◆ SUPPLIED ENTRIES
□ □ □ □ □

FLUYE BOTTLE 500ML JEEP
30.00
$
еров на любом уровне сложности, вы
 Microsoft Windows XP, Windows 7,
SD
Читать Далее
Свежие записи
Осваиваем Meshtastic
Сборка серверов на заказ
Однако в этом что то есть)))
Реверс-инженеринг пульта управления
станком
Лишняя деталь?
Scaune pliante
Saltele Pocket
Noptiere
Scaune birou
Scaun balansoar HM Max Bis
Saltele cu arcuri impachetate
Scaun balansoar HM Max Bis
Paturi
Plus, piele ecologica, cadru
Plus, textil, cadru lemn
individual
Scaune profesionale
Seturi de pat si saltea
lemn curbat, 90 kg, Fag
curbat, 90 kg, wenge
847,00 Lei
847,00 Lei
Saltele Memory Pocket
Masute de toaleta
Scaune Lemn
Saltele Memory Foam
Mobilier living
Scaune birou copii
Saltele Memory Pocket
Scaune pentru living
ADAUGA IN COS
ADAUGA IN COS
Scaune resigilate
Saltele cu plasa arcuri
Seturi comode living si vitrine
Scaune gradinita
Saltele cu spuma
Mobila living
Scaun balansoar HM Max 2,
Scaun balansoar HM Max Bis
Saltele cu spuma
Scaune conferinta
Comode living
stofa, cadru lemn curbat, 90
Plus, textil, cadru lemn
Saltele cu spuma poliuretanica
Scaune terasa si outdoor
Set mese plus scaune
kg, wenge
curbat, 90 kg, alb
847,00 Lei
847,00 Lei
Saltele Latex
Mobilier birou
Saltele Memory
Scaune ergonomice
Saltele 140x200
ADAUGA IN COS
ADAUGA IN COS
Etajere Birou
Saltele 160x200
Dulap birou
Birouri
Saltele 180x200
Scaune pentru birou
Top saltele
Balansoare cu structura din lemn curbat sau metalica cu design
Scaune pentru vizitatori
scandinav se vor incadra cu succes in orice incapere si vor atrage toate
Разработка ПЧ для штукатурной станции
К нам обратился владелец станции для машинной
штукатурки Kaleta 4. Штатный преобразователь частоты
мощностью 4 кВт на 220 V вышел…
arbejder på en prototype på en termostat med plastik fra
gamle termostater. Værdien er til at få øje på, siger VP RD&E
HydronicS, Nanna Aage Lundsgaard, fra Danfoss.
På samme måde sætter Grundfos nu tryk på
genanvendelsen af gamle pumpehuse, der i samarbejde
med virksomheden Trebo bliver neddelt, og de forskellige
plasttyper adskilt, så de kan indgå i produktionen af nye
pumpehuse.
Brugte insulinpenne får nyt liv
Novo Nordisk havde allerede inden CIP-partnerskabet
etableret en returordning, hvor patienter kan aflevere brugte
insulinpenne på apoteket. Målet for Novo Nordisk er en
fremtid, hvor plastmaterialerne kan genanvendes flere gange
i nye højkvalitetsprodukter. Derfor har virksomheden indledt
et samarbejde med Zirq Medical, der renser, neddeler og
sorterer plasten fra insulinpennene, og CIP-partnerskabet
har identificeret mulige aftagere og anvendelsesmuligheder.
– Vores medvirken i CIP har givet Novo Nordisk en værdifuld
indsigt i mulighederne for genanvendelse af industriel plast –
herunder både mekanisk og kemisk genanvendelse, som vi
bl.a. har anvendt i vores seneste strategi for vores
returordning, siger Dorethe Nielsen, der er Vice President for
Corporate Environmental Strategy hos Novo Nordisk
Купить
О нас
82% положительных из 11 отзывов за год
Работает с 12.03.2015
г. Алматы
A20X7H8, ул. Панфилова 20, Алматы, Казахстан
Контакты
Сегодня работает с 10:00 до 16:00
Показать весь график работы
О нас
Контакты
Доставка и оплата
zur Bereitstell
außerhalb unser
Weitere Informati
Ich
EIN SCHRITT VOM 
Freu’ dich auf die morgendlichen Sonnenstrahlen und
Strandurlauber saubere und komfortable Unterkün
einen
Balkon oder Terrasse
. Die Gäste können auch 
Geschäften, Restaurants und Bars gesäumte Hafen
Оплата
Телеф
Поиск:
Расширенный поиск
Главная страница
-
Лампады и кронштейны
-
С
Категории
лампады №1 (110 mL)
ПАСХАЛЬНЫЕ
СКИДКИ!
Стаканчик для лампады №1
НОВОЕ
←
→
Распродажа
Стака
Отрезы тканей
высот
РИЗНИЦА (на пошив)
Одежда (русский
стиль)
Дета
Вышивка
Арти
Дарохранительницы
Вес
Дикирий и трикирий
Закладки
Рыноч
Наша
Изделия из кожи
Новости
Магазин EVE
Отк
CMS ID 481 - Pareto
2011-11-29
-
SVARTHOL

□ □ □ □ □

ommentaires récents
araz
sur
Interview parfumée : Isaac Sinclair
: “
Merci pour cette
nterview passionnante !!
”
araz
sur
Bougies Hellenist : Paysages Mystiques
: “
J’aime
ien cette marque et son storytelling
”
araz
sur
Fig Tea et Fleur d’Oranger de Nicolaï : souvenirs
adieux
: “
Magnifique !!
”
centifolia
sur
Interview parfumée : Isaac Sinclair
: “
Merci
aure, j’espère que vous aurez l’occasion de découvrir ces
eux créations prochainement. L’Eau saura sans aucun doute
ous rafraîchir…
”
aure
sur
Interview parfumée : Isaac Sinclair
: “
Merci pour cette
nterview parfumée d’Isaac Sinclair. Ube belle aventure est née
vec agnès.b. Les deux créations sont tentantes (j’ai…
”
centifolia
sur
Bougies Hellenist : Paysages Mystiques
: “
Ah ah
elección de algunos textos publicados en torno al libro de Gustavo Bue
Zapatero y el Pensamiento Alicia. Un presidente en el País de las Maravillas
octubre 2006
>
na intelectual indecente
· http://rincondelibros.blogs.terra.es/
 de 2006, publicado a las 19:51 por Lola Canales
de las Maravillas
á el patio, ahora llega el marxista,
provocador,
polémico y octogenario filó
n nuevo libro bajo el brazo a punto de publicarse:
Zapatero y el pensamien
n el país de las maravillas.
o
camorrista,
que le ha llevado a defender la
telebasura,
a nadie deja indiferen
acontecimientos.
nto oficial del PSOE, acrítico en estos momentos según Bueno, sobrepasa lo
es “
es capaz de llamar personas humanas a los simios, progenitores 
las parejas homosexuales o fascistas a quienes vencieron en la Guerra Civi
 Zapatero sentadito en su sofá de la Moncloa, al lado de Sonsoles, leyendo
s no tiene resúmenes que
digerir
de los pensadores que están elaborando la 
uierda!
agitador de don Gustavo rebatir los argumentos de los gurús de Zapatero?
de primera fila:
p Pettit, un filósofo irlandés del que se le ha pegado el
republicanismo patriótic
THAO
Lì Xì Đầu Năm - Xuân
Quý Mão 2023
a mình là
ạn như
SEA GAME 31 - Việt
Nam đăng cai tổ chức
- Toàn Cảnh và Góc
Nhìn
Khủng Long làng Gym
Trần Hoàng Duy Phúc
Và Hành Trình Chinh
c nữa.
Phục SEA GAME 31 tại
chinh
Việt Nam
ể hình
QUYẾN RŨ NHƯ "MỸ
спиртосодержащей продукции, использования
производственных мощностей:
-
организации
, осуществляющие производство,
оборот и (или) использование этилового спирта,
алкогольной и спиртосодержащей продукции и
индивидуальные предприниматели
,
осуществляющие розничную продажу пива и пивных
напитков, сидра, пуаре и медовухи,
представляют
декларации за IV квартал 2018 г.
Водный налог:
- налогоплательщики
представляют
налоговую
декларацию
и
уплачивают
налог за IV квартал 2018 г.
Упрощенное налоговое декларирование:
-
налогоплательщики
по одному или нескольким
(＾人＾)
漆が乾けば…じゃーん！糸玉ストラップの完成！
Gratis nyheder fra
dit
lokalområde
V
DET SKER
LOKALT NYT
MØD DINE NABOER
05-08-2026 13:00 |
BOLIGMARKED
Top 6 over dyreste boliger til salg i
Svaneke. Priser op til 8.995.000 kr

□ □ □ □ □

◆ ASSIGNMENT
Please revise the items starting with the line that contains "FLUYE BOTTLE 500ML JEEP" and going on through the line that contains "lemn curbat, 90 kg, Fag", replacing "Scaun balansoar" with "Balansoar" and leaving everything else unchanged. Give only those lines.

◆ OUTPUT OF THE EXERCISE
FLUYE BOTTLE 500ML JEEP
30.00
$
еров на любом уровне сложности, вы
 Microsoft Windows XP, Windows 7,
SD
Читать Далее
Свежие записи
Осваиваем Meshtastic
Сборка серверов на заказ
Однако в этом что то есть)))
Реверс-инженеринг пульта управления
станком
Лишняя деталь?
Scaune pliante
Saltele Pocket
Noptiere
Scaune birou
Balansoar HM Max Bis
Saltele cu arcuri impachetate
Balansoar HM Max Bis
Paturi
Plus, piele ecologica, cadru
Plus, textil, cadru lemn
individual
Scaune profesionale
Seturi de pat si saltea
lemn curbat, 90 kg, Fag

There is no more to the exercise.